Trevor and I spent the afternoon trying to think of a good hook for the trailers. Trevor kept coming back to ‘The Premier meets the Little People’ but I’m sure that’d just make everyone think of leprechauns.
I must say this business has changed my attitude to my job entirely. I mean, if I was in the independent sector I certainly wouldn’t be meeting the PM. Besides which, it has occurred to me that I could use my newly acquired inside knowledge of Downing Street to write a political thriller. It could be just the inspiration I need.

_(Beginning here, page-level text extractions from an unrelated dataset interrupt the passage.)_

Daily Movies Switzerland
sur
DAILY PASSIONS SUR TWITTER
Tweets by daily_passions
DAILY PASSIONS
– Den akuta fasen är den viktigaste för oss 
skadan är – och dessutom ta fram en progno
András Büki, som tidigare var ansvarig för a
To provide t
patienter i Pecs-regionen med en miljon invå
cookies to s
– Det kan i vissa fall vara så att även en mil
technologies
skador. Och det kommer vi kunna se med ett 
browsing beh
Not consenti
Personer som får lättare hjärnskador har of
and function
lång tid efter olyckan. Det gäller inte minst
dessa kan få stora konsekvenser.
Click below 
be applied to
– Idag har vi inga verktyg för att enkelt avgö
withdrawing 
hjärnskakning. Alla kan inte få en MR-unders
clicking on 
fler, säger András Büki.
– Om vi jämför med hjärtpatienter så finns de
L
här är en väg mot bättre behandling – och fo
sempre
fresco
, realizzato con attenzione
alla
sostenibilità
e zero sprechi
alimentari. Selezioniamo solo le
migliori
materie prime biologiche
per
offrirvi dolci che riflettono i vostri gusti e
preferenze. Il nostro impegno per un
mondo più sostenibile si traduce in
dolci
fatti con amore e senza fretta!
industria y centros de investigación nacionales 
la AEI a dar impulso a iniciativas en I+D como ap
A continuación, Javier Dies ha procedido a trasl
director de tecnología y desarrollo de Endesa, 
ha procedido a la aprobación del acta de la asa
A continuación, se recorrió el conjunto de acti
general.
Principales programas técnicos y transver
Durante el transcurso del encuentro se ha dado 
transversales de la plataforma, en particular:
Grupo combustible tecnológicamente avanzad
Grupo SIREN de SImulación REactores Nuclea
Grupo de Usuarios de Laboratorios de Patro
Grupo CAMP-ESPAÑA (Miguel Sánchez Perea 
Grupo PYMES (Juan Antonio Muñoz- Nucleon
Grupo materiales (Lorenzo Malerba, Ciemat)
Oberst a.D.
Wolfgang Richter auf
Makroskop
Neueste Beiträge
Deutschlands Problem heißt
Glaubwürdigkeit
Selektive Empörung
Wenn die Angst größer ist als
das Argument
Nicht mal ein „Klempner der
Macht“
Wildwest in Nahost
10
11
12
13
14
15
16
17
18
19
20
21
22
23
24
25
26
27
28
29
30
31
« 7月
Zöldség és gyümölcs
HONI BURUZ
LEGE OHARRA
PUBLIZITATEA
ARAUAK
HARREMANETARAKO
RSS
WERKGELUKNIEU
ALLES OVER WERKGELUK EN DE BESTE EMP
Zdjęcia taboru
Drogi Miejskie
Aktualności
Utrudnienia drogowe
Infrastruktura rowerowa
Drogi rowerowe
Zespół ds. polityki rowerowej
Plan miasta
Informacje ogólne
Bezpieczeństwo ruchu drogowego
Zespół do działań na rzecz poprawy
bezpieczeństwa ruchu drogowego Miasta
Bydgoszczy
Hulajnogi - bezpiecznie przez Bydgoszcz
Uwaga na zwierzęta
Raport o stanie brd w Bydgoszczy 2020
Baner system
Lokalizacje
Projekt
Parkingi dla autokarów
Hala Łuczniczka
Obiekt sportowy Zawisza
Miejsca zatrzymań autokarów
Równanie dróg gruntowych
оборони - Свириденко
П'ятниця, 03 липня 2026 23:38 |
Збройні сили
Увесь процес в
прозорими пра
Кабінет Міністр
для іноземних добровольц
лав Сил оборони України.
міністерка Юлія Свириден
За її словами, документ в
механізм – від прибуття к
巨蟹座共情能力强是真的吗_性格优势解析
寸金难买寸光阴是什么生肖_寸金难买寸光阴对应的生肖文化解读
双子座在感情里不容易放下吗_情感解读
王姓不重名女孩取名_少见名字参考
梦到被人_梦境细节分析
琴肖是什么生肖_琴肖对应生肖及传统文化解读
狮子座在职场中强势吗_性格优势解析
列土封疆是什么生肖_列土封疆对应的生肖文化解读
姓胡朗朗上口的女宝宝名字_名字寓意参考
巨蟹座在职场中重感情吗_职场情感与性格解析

Good old Beeb, say I. When Tosser offers me a job I’ll turn it down.
Dear Penny,
Guess what! Sam nearly met the PM today. I could hardly believe it when he told me. Now that’s what I call cool. I’m so proud of him. I’m married to a man who deals with the very highest in the land and from what he tells me he handled it incredibly well. The only thing that made me a bit sad is that if we never have kids then I won’t be able to tell them that their dad once nearly met the PM. Oh well, I really must stop thinking things like that.
Dear Self,
Another bit of good news today. They tell me that I can produce my sperm sample at home! Yes, apparently sperm survives for one hour once outside the body (if kept warm) and as long as you can get the stuff back to the clinic within that time it doesn’t matter where you pull one off the wrist. Great news.
Anyway, I went in to see Dr Cooper after work to pick up the sterilized pot (you can’t just hand it in in a teacup). You can get the pots at Boots, but I’m not asking some sixteen-year-old girl for a sperm pot. Dr Cooper decided to take the opportunity to offer advice and consultation. He asked me whether I was aware of the manner in which I should produce my sample. I told him that I thought I could just about remember, I might be a bit rusty (it being as much as three or even four days since I last played a solo on the one-stringed bass), but I was sure that it would all come flooding back.